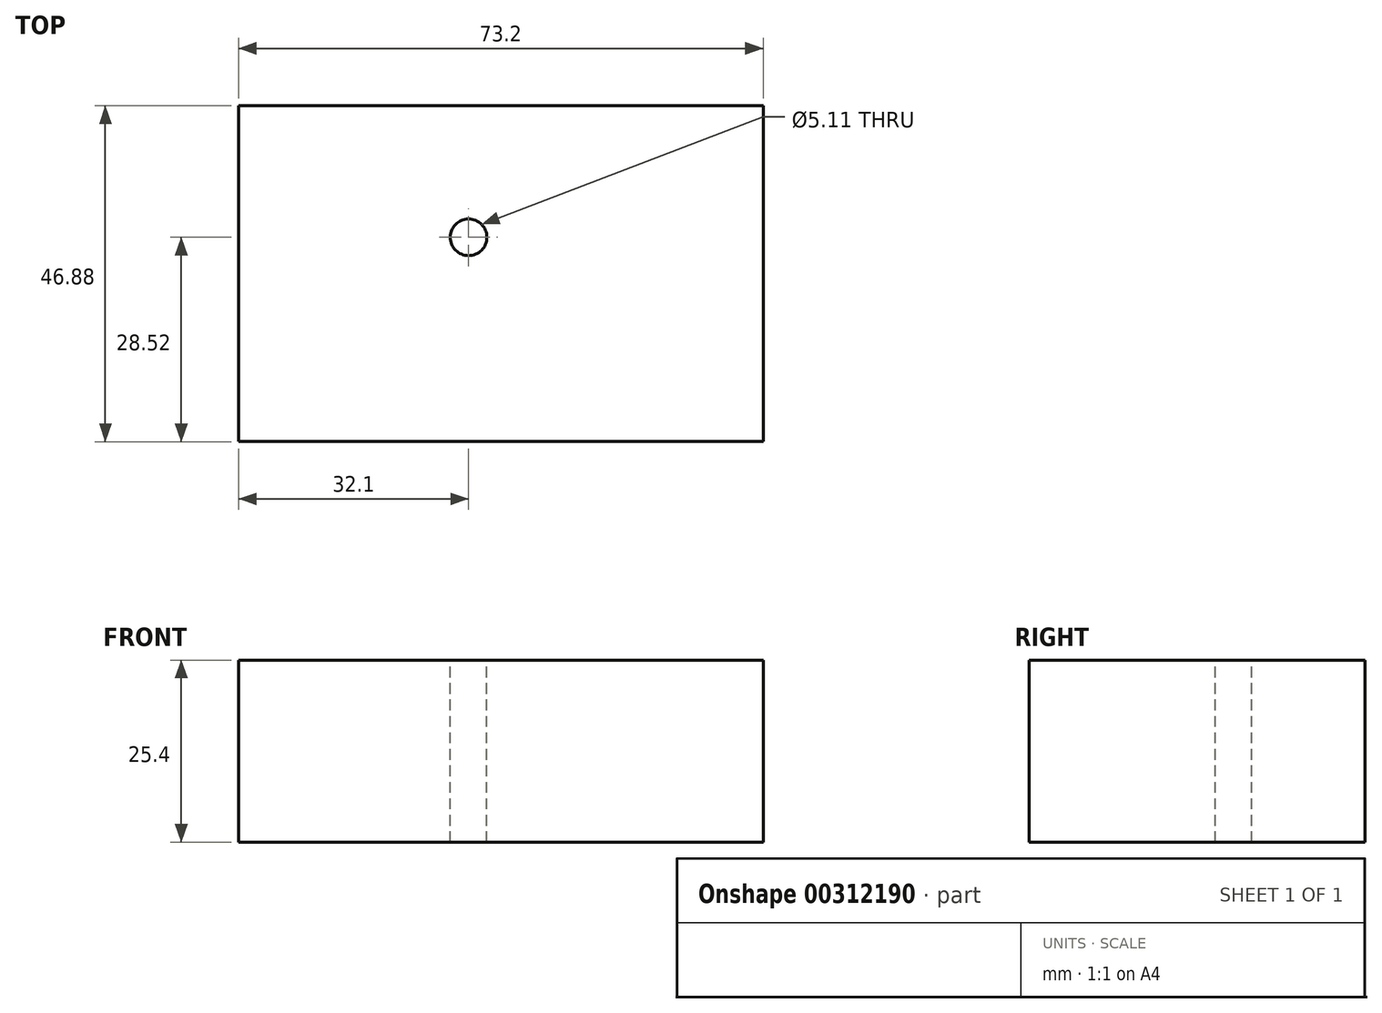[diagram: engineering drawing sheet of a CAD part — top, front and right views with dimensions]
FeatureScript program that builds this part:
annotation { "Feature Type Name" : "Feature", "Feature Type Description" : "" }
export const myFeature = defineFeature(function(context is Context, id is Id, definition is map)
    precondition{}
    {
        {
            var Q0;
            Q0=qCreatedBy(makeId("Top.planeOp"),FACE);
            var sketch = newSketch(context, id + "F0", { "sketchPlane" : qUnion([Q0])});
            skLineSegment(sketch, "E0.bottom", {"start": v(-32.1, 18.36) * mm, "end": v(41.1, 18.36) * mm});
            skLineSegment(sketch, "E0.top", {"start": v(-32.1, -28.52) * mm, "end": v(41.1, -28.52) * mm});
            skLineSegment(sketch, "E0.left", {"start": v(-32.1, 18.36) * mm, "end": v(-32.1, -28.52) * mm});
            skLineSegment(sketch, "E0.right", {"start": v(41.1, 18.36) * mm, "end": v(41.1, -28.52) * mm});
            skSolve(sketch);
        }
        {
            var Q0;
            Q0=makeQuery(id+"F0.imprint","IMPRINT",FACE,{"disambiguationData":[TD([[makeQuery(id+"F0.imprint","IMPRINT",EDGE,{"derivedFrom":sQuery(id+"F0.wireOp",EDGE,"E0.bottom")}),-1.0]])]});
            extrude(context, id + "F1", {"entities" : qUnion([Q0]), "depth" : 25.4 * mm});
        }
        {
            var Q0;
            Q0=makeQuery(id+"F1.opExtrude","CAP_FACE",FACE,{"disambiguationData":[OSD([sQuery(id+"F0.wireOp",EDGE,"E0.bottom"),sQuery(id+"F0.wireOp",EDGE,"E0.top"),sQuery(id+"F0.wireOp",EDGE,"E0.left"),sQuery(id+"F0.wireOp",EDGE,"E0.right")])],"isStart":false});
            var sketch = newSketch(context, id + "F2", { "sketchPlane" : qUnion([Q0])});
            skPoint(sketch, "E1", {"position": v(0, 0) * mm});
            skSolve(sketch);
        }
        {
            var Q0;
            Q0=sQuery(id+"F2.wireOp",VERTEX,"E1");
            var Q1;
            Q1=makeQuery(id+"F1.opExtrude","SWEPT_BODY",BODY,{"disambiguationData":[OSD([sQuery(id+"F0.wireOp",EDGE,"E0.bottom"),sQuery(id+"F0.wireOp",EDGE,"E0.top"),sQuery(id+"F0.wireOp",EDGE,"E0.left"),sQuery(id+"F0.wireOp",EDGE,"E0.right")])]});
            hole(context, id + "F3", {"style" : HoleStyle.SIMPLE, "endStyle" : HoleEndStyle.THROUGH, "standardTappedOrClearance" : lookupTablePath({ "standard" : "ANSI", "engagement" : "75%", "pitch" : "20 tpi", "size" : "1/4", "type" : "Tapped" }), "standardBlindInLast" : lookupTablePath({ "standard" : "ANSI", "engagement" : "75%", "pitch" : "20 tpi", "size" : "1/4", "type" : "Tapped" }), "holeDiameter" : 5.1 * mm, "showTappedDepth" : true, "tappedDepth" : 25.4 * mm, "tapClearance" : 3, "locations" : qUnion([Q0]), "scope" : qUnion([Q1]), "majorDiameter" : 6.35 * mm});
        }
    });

▶ TASK STATEMENT: How many lines of the listing contain the string "sketchPlane"? Case must match. Reply with the number only.

▶ REPLY: 2